Q - Vous avez évoqué la Biélorussie. Les pays baltes ont mis en place des sanctions, ils sont un peu seuls. Pour l'instant, il n'y a pas de réaction de ce type à Bruxelles, par peur de la réaction du Kremlin ?

R - Non, pas du tout. Et d'ailleurs, je signale que les sanctions qui ont été anticipées par les trois pays baltes que vous citez seront, dans quelques jours j'espère, des sanctions européennes. Le principe a été acté par les chefs d'Etat et de gouvernement eux-mêmes. Des responsables, de très hauts responsables, même des membres du gouvernement biélorusse actuels seront sanctionnés. Et on a eu un message, je crois, beaucoup plus que dans des cas précédents dans la région, très ferme dès le premier jour pour soutenir, je me suis entretenu avec l'opposante Svetlana Tikhanovskaïa, pour marquer ce soutien politique européen.

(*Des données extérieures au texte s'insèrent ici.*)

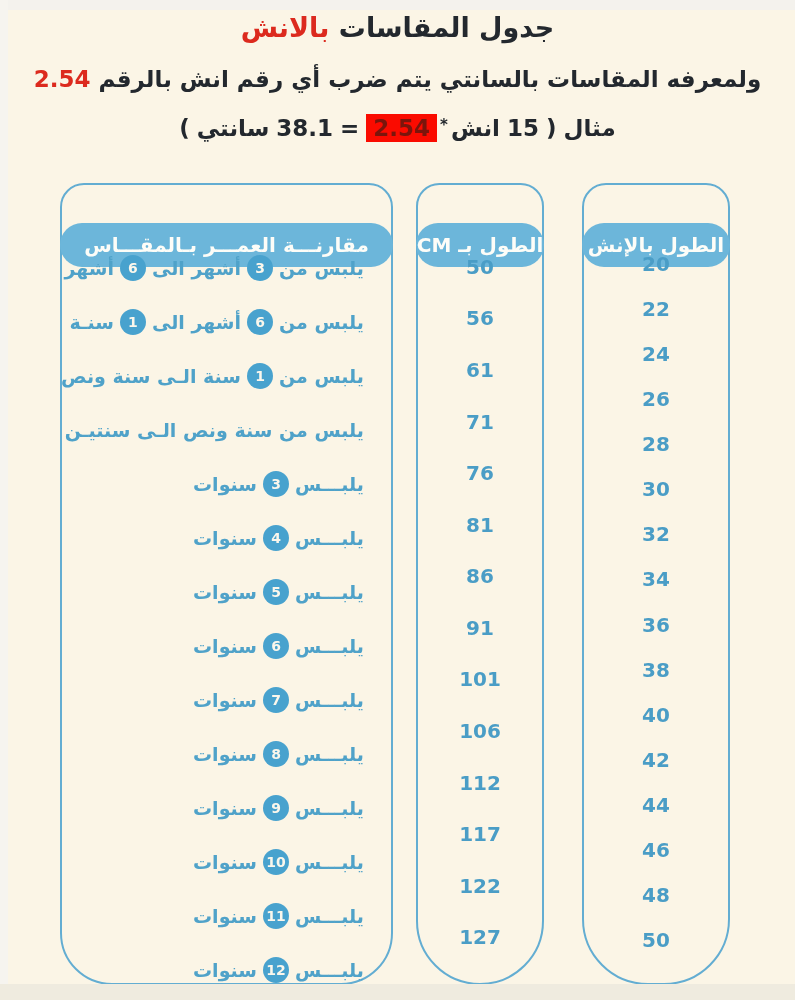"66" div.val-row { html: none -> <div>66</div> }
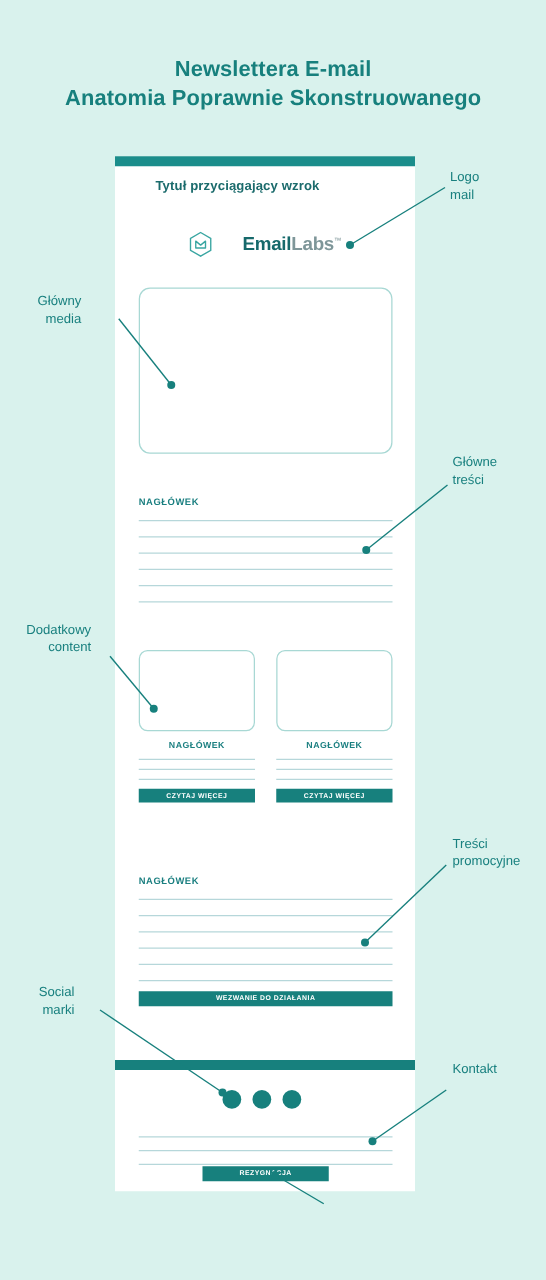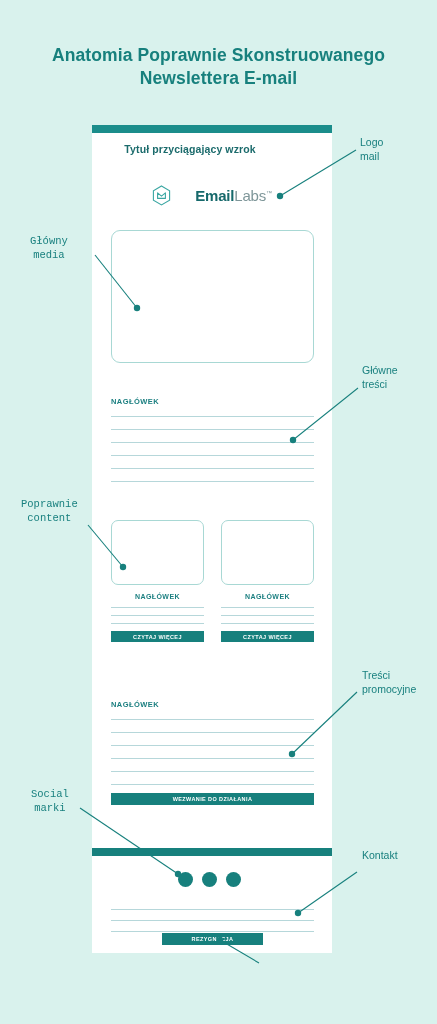"Anatomia Poprawnie Skonstruowanego" span.ln { order: before "Newslettera E-mail" -> after "Newslettera E-mail" }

Vous me direz "c'est un symbole", mais cela compte aussi parce qu'il y a des gens qui risquent leur peau dans les rues de Minsk pour défendre la démocratie, on doit être à leurs côtés.

Q - Elle est en exil en Lituanie...

R - Oui, et elle est accueillie dans un Etat membre de l'Union européenne.

Troisième élément de cet engagement européen et notamment du président de la République, c'est le dialogue avec Moscou, parce qu'il ne peut pas y avoir de solution sans un accord, une concertation avec la Russie mais, - on ne l'a pas fait parfois dans le passé, - en montrant notre détermination, y compris nos sanctions, et notre unité.

Q - La Turquie est accusée par les Grecs d'ingérence dans les eaux où elle veut forer du gaz, dans les eaux de la Méditerranée. Donc, la France est plutôt partisane de la manière forte et a envoyé ses frégates, alors qu'on a l'impression que l'Allemagne privilégie nettement la médiation. Qu'est-ce que vous voulez obtenir sur ce chapitre turc au prochain sommet européen du 24 septembre ?

R - On veut avant tout que les provocations cessent. Il y a des agissements inacceptables de la Turquie dans la Méditerranée orientale, à la fois, d'ailleurs, concernant la Grèce et concernant Chypre. Ce sont deux pays de l'Union européenne. Si on croit à la souveraineté européenne, on ne peut pas dire : "écoutez, c'est sympathique, il y a des bateaux qui passent.". Et donc, on doit avoir une réaction ferme, y compris par une présence militaire. On ne cherche pas à enflammer la situation, à avoir un conflit armé, pas du tout. Mais il y a des puissances, dont la Turquie, qui testent en permanence l'unité et la souveraineté, la solidité européenne.

Soit on ne dit rien et on s'accommode finalement de ces provocations, soit on répond. Cela peut-être aussi par des sanctions et ce sera, pour être très concret et répondre à votre point, à l'ordre du jour d'un nouveau sommet européen à la fin du mois de septembre, où il y aura un menu d'options et de sanctions, certainement, à l'égard de la Turquie sur ce sujet.

Q - Merci Clément Beaune d'avoir notre invité aujourd'hui.